There was some local press coverage recently on a Worcester Superior Court decision issued last month, and as with most media reports these days, the story was picked up and reprinted in several online outlets and newspapers. Because the press coverage, not surprisingly, only scratched the surface of the case, and because indemnification for lawsuits is often on the minds of police officers, we thought it best to comment on the court’s decision. The issue in the case is not unusual – a patron allegedly injured in a bar fight sued the bar, the building owners and the police officer working the bar detail. The part of the ruling that garnered attention was the fact that the court allowed a claim of negligence to proceed against the officer personally.
The question put to us by unions is whether a detail officer will be indemnified by the employer for any judgment that might enter against him or her. The answer, as usual, is maybe.
First, it is important to note that the decision was not issued by an appellate court, and is not a new rule of law. It was only a superior court ruling on a summary judgment motion, which is basically a motion to dismiss a civil complaint, filed after the conclusion of depositions, etc. Such a motion will generally be denied if the case has material facts that are disputed by the parties; in which case, the court will let a jury decide. The plaintiff will eventually have to prove the facts, should the case go to trial.
Here, it appears that the City filed a motion to dismiss the claims against the officer based on the doctrine of sovereign immunity. In Massachusetts, the tort claims act (GL c. 258) provides an exclusive remedy (against the municipality only) for certain alleged conduct, including negligence. This is the reason that individual officers are rarely sued personally for cruiser accidents, or for other forms of common negligence.
In order to get immunity from liability, the officer needs to be acting within the scope of his or her employment. When that is the case, the only claim available to a plaintiff would be one against the employer. Immunity is not available where certain intentional conduct is alleged, including assault and battery, excessive force, etc. This is nothing new – and this is the reason why civil complaints alleging excessive force against individual officers are not dismissed on immunity grounds. Because the plaintiff in this case alleged assault and battery against the detail officer, the court declined to dismiss the case. Of course, the plaintiff will now have to prove it before a jury.

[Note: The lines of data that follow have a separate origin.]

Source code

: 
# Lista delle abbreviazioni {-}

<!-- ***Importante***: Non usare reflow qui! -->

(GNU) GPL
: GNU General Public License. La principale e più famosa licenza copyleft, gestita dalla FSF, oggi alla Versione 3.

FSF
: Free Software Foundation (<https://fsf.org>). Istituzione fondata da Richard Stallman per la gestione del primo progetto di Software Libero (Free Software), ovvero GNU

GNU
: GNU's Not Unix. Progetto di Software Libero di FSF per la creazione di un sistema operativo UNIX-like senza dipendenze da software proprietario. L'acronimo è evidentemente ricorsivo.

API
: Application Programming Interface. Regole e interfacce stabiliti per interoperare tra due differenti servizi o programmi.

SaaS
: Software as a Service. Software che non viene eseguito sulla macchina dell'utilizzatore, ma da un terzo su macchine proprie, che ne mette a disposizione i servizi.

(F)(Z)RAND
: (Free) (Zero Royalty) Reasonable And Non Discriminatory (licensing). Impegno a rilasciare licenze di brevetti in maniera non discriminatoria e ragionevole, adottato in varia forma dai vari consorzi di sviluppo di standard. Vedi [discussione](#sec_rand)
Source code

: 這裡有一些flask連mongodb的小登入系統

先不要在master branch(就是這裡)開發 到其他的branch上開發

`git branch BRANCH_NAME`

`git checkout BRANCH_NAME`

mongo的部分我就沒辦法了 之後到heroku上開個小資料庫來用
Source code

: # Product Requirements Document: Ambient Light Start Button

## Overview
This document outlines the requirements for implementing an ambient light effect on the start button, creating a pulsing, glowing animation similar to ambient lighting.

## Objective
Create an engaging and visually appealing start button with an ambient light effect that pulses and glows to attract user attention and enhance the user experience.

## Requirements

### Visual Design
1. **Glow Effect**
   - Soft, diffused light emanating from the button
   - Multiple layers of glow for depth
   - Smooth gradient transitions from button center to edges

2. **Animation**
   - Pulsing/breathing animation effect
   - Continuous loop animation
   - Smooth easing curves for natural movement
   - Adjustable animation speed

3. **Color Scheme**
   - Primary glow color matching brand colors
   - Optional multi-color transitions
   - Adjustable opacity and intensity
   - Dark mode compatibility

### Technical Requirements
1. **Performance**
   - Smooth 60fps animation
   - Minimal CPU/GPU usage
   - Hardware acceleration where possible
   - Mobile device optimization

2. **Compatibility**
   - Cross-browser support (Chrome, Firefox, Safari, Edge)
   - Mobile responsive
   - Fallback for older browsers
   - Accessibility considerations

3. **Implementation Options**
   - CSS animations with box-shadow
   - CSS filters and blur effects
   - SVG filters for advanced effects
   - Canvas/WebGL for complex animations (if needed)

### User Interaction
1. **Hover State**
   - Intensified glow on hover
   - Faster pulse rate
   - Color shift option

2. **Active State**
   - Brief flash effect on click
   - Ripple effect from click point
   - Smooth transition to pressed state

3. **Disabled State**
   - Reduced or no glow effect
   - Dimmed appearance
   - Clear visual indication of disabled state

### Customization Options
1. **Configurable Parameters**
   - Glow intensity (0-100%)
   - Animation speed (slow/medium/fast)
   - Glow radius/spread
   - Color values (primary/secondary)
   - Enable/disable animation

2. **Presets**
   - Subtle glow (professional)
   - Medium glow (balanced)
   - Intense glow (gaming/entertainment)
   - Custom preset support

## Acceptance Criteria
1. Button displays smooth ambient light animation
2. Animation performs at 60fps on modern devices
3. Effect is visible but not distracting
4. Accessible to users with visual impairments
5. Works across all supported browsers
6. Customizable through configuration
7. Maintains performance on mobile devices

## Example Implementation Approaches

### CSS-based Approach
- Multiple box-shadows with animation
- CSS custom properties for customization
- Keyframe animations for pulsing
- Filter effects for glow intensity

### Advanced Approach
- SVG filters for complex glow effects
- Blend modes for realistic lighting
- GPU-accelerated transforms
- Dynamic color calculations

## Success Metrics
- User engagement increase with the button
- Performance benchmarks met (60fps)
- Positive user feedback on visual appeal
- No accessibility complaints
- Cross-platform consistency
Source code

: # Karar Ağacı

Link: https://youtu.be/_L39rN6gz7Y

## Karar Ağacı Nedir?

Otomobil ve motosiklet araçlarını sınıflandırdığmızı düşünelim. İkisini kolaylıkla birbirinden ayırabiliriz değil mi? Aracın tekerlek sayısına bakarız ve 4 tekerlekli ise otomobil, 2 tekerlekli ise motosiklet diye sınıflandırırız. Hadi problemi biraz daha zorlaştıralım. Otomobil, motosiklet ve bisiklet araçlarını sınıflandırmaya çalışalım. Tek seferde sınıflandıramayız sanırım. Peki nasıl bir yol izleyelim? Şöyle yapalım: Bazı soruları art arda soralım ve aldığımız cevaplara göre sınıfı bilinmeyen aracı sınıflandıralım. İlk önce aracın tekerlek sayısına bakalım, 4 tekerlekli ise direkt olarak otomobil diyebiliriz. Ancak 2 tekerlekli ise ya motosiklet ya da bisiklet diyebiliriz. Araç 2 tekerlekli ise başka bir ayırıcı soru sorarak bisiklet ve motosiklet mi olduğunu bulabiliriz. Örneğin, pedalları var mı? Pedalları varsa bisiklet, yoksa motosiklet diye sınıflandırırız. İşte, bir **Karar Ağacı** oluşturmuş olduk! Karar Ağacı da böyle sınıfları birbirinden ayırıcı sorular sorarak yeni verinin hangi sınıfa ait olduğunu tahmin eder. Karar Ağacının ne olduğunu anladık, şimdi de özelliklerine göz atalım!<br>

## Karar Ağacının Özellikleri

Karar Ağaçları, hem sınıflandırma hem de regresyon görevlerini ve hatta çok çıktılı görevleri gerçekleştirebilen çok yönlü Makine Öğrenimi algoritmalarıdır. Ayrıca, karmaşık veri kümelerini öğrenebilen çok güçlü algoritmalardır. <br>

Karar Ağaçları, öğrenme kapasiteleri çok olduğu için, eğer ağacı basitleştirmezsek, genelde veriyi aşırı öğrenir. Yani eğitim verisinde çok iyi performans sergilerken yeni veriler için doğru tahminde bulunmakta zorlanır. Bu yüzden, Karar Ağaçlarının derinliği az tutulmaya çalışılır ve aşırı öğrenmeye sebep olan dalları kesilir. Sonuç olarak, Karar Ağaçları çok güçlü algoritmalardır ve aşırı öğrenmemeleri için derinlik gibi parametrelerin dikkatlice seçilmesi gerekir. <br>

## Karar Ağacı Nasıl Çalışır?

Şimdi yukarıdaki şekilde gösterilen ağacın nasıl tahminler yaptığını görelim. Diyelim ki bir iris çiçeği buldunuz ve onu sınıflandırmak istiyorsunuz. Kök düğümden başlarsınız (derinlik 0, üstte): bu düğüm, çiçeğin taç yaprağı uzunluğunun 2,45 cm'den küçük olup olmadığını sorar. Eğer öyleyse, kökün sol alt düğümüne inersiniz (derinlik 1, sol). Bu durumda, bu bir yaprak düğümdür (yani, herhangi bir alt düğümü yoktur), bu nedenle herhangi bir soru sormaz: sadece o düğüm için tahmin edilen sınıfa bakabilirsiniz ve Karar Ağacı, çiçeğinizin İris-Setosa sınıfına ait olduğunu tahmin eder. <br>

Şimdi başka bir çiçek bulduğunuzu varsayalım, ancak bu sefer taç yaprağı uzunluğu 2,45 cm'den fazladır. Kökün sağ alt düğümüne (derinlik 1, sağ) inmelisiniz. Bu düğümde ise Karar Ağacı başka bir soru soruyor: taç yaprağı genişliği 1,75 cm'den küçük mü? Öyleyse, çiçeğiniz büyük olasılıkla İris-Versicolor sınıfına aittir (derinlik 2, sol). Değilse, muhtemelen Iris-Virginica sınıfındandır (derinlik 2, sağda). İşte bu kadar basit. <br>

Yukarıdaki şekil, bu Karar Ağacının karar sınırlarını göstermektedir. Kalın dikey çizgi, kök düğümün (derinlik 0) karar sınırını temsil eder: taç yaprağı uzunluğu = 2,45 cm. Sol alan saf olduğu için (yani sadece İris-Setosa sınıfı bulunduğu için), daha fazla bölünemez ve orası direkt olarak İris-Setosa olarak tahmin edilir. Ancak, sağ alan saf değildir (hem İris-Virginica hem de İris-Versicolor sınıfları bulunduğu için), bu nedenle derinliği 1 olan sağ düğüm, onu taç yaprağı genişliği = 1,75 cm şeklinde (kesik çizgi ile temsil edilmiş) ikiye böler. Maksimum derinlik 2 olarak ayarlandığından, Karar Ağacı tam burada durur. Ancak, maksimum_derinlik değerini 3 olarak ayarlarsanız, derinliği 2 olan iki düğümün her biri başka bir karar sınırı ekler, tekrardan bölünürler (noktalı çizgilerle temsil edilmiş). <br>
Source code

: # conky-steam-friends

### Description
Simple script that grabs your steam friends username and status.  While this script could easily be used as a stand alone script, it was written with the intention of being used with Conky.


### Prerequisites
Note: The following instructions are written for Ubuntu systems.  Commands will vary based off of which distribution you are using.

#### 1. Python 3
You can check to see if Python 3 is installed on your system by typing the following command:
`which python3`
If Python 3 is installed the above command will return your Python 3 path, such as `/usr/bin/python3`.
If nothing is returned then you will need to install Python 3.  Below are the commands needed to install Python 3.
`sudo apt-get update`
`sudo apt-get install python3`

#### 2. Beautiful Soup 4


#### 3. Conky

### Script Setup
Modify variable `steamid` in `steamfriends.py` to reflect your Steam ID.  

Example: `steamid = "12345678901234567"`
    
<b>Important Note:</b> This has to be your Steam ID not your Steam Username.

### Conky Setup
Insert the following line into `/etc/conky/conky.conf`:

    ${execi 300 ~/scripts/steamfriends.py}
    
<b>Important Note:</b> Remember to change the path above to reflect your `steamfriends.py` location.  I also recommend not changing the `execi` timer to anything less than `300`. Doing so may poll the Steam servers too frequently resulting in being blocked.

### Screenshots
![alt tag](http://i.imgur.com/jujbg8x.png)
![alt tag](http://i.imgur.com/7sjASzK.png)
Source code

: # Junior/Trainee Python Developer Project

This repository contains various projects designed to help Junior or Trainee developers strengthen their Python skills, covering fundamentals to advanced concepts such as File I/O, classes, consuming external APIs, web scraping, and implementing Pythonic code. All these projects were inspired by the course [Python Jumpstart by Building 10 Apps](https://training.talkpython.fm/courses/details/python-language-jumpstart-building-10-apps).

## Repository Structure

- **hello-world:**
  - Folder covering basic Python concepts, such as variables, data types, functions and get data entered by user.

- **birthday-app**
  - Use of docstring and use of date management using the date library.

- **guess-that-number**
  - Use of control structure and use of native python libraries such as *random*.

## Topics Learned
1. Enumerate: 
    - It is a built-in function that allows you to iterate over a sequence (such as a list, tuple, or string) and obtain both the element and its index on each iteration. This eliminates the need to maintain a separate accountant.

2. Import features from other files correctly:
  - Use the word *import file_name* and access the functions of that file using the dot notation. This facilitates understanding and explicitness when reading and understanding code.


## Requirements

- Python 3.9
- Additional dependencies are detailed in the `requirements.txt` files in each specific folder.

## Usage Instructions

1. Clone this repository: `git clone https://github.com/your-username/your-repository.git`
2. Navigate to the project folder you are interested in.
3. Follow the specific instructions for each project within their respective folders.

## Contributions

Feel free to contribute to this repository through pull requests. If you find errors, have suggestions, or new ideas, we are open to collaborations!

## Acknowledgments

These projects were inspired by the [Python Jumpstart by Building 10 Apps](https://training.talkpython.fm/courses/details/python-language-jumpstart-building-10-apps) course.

This ruling added nothing new to the usual legal analysis.
If the plaintiff proves his case, the question of indemnification is the same as it often is in Massachusetts – the Cities and Towns decide whether to pay the judgment on a case-by-case basis. However, where an officer is found by the courts to have acted in a willful, wanton or reckless manner (such that it would justify a punitive damage award by the jury), then the employer cannot indemnify. Again, this has been the law for many years, and this latest case adds nothing new.
There is one note of concern in this case; the Judge declined to dismiss a count of negligence, filed against the officer personally. Usually, complaints alleging negligence by a police officer are dismissed, as discussed above, on grounds of sovereign immunity. This court declined to do that, and has allowed this particular count to go to a jury based on this open question: Who was the officer working for – the City or the bar? The court wrote that a jury could believe that the officer was working for the bar, based on certain facts brought out in discovery (i.e. working alone, not supervised by other officers, played a role similar to bouncer, was paid by vendor). Most officers reading this probably think such a theory is way off base, as no officer in this day and age believes he or she is acting on behalf of the bar, but rather is acting on behalf of the City, in a public safety capacity.
Unfortunately, the court based its decision in part on an old case, decided before the enactment of GL c. 258, which since has granted immunity to public employees for negligence. The result, of course, may be that certain negligence claims against officers working private details are allowed to get before a jury, which is troubling for two reasons: (1) negligence is easier to prove than an intentional act; and (2) officers determined to be negligent and acting outside the scope of their employment might be on the hook personally, with indemnification remaining uncertain.
Thoughts: To the extent that someone sues an officer alleging excessive force, there is nothing new; the officer will be sued personally, and indemnification is on a case by case basis (absent contractual language making it mandatory). On the negligence issue, this is hopefully not a trend. This is a new decision, but it is an older incident (2005). Most officers today are not paid directly by vendors, and the rules and procedures are more clear that the officer is not an agent of the nightclub. The more that the facts bear out that the officer is acting solely in the interest of the public, and not the bar, the less we will see this type of claim allowed.
Word of caution to officers who work a regular private detail at such facilities – be sure to conform to the Department’s policies regarding paid details, and avoid the pitfall of performing extra duties as the result of familiarity with the vendor. It is natural to want to help out a long-time vendor, but it is a slippery slope. Don’t offer to help carry that heavy keg of beer, or check ID’s where it is not within the Department policy. The more you take on duties of the bar, the more likely you can get tied up in the liability mess. Customer service is very important, but you do not want to risk your family home just to be nice. As always, in either case, be sure to have your assets properly secured.